→ **Aim of the task**:
Quote the part of the material that opens with its first line and closes with the line containing "Den Teller nun". Include both of those lines.

Text extracted from each page:
┌──

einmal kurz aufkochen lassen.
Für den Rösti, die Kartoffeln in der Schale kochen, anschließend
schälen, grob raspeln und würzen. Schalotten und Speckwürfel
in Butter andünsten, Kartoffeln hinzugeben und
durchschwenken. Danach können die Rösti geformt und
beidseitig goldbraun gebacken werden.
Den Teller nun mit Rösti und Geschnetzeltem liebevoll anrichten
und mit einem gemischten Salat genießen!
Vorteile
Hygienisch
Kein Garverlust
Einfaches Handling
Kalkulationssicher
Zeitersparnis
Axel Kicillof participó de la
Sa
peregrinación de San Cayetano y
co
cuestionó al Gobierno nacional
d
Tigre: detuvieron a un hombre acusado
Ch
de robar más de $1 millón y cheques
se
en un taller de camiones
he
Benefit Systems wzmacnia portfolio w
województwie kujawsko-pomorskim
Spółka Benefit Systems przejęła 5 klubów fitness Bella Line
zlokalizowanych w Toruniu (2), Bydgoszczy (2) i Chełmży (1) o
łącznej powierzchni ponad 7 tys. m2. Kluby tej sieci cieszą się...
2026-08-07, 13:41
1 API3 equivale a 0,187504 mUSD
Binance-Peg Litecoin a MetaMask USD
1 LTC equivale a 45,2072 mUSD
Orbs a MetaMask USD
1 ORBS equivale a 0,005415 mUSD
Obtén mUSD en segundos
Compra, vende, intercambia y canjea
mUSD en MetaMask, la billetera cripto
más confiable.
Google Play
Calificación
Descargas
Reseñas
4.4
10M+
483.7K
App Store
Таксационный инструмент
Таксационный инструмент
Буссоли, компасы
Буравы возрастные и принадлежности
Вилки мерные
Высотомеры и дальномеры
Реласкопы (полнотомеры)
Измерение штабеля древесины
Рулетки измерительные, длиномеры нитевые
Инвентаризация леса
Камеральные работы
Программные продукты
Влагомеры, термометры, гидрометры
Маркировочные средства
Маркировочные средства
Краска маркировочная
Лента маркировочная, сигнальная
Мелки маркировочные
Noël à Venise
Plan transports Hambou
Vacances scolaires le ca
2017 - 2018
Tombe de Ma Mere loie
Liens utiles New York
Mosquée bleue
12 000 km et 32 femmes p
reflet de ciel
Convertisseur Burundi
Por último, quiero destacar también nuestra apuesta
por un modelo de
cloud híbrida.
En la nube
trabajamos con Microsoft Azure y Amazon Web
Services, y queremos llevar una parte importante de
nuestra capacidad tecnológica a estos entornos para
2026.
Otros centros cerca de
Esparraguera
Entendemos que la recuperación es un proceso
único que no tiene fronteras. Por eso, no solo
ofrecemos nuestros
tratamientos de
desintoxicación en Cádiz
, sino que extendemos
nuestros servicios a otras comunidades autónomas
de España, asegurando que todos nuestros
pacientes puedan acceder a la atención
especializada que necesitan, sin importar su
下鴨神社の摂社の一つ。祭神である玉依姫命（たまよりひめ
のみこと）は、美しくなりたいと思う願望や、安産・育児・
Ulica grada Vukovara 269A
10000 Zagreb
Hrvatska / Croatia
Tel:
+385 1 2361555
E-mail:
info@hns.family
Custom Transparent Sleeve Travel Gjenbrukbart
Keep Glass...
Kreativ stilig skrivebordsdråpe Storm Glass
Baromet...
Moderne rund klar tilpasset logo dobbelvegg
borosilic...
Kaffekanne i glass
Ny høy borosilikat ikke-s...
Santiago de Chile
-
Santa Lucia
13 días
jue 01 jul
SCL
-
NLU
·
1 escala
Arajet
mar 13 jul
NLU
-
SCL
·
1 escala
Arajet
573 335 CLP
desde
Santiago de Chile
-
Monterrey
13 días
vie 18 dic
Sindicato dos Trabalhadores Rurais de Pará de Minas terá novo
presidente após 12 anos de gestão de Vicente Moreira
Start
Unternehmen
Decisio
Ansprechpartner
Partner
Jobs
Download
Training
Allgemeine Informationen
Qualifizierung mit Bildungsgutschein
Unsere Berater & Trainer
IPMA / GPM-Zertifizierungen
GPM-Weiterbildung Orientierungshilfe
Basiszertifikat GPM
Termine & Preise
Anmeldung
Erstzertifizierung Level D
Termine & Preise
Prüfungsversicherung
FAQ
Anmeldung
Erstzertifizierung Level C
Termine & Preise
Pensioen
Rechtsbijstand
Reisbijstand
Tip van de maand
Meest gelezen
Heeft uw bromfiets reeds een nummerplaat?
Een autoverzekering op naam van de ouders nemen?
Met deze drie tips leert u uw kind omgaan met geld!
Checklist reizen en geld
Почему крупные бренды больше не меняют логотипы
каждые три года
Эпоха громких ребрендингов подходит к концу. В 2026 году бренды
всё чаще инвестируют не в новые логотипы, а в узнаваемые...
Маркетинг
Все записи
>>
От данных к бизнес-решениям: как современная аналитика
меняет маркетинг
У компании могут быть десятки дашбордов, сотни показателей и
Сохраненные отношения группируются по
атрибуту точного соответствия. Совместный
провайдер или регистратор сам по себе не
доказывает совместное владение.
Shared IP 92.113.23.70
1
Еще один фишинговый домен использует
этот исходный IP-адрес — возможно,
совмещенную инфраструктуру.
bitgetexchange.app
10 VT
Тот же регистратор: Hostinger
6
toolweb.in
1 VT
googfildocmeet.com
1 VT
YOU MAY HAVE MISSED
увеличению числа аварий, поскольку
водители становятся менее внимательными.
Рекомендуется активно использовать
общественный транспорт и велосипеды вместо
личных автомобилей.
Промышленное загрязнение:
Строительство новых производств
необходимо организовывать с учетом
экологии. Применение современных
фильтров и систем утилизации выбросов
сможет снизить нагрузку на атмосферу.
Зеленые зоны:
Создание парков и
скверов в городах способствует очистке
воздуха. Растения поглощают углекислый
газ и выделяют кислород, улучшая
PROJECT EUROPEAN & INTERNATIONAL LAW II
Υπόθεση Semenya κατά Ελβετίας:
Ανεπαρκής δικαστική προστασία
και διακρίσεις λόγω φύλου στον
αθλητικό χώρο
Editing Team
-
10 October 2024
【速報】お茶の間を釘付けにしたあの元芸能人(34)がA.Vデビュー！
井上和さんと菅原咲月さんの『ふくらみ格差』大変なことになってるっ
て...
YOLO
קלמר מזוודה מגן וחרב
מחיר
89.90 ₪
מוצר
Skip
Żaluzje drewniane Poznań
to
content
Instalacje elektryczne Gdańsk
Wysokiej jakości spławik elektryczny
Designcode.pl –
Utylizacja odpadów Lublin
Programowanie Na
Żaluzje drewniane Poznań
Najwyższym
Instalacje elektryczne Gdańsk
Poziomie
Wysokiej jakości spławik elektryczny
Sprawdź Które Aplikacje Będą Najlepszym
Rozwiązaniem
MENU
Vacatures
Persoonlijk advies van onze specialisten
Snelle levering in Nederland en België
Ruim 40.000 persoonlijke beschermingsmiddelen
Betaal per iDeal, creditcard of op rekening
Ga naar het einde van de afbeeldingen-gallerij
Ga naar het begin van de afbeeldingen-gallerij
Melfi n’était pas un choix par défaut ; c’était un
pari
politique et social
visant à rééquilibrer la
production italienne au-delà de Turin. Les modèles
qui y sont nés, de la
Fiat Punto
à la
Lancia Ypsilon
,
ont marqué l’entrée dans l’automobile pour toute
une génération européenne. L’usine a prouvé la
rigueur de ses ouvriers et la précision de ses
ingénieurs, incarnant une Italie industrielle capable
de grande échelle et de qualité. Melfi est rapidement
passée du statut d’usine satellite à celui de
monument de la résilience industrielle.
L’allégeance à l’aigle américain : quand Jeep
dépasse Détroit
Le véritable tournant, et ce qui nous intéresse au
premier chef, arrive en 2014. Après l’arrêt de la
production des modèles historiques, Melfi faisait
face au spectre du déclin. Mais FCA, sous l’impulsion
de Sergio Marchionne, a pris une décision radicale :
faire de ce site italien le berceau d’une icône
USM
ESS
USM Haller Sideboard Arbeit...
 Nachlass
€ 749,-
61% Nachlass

└──

→ **Solution to the problem**:
einmal kurz aufkochen lassen.
Für den Rösti, die Kartoffeln in der Schale kochen, anschließend
schälen, grob raspeln und würzen. Schalotten und Speckwürfel
in Butter andünsten, Kartoffeln hinzugeben und
durchschwenken. Danach können die Rösti geformt und
beidseitig goldbraun gebacken werden.
Den Teller nun mit Rösti und Geschnetzeltem liebevoll anrichten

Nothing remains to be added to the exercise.